PREVENTION STRATEGIES AND HEALTH MANAGEMENT
Reducing risk factors
Ionizing radiation is a major risk factor for thyroid cancer in flight personnel. Primary prevention should focus on enhanced protection and minimized exposure, which can be achieved through measures such as: (1) Optimizing flight plans to reasonably reduce high-altitude flight time; (2) Avoiding high-radiation areas (such as polar routes) whenever possible; (3) Wearing radiation protective clothing; (4) Using personal radiation monitoring devices; and (5) Improving radiation protection designs for the cockpits of new fighter jets.

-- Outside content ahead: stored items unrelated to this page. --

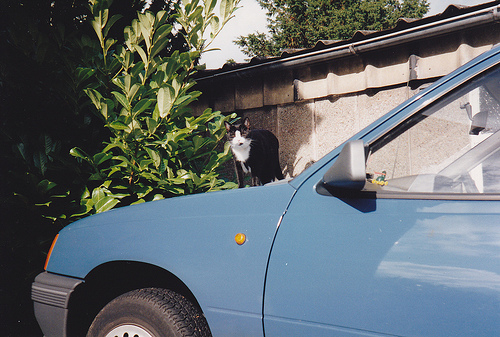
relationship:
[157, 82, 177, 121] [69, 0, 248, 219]
leaf on tree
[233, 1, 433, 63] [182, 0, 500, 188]
tree behind structure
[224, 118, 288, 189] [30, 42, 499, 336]
cat on car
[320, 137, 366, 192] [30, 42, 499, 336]
mirror on car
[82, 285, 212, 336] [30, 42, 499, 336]
tire on car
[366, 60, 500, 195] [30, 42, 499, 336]
window on car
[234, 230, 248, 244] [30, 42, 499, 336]
reflector on car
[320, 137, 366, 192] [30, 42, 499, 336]
rearview mirror on car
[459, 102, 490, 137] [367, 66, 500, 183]
rearview mirror on windshield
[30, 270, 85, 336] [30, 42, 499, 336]
bumper on car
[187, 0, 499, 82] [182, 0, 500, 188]
roof on structure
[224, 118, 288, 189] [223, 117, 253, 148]
cat has head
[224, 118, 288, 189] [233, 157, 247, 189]
cat has leg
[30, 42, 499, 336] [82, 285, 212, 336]
car has front wheel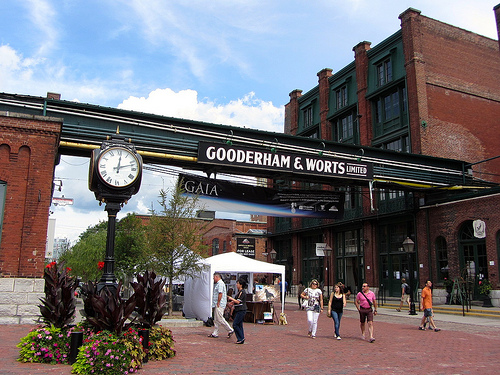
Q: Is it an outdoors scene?
A: Yes, it is outdoors.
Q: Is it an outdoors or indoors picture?
A: It is outdoors.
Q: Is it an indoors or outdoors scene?
A: It is outdoors.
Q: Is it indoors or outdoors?
A: It is outdoors.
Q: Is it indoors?
A: No, it is outdoors.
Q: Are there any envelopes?
A: No, there are no envelopes.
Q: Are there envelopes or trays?
A: No, there are no envelopes or trays.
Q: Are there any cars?
A: No, there are no cars.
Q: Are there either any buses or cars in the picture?
A: No, there are no cars or buses.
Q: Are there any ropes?
A: No, there are no ropes.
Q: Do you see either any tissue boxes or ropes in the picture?
A: No, there are no ropes or tissue boxes.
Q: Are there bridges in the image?
A: Yes, there is a bridge.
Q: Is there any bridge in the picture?
A: Yes, there is a bridge.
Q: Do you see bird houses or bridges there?
A: Yes, there is a bridge.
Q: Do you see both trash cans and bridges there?
A: No, there is a bridge but no trash cans.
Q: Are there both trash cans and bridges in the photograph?
A: No, there is a bridge but no trash cans.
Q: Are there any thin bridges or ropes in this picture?
A: Yes, there is a thin bridge.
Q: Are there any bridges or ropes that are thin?
A: Yes, the bridge is thin.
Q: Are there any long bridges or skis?
A: Yes, there is a long bridge.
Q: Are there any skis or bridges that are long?
A: Yes, the bridge is long.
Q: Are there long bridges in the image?
A: Yes, there is a long bridge.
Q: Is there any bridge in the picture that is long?
A: Yes, there is a bridge that is long.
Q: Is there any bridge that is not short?
A: Yes, there is a long bridge.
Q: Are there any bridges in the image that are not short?
A: Yes, there is a long bridge.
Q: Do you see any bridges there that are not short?
A: Yes, there is a long bridge.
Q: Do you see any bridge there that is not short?
A: Yes, there is a long bridge.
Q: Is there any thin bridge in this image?
A: Yes, there is a thin bridge.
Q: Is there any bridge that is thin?
A: Yes, there is a bridge that is thin.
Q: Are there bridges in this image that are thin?
A: Yes, there is a bridge that is thin.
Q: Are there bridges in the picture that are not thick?
A: Yes, there is a thin bridge.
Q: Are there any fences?
A: No, there are no fences.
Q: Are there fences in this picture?
A: No, there are no fences.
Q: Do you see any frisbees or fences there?
A: No, there are no fences or frisbees.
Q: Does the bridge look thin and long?
A: Yes, the bridge is thin and long.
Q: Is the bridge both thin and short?
A: No, the bridge is thin but long.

Another important risk factor is the long-term physiological and psychological stress. Therefore, for flight personnel, regular screening for psychological issues should be conducted to detect them early, followed by psychological counseling and rehabilitation therapy to alleviate these stressors. Additionally, public health education should be enhanced to guide flight personnel in maintaining a healthy lifestyle, controlling their weight[35], ensuring a balanced intake of iodine, quitting smoking, and limiting alcohol consumption (Figure 1).
Establishing a comprehensive screening system
It included: (1) Thyroid ultrasound examination has been included in the annual routine physical examinations for flight personnel; (2) The screening interval should be shortened for high-risk groups (flight personnel with more than 2000 hours of flight time, those with a family history, obese individuals, and early warning aircraft flight personnel); (3) New technologies, such as elastography and contrast-enhanced ultrasound, should be promoted to improve diagnostic accuracy; and (4) A follow-up database for thyroid nodules in flight personnel should be established. It is recommended to adopt a risk stratification management strategy, assess malignant risk based on ultrasonic characteristics and clinical factors, and create individualized follow-up plans.
Standardized treatment and rehabilitation
A multidisciplinary team model should be established, involving specialists from endocrinology, thyroid surgery, nuclear medicine, radiology, pathology, and aviation medicine. Individualized treatment plans shall be developed to eradicate the disease while maximizing the preservation of function. Postoperative rehabilitation guidance should be enhanced, including voice training, neck function exercises, calcium supplementation, and psychological counseling.
CONCLUSION
In conclusion, the prevention and treatment of thyroid cancer in military flight personnel require comprehensive planning and systematic implementation. By strengthening basic research, optimizing clinical management, refining assessment standards, and innovating health management protocols, a complete system encompassing “screening, diagnosis, treatment, rehabilitation, and assessment” should be established (Figure 1). This integrated system will optimally safeguard the health and combat readiness of flight personnel, thereby providing robust support for the advancement of Chinese military aviation capabilities.
Figure 1 Flowchart for diagnosis, treatment, and certification of thyroid diseases in military flight personnel.
FNAB: Fine-needle aspiration biopsy; TSH: Thyroid-stimulating hormone.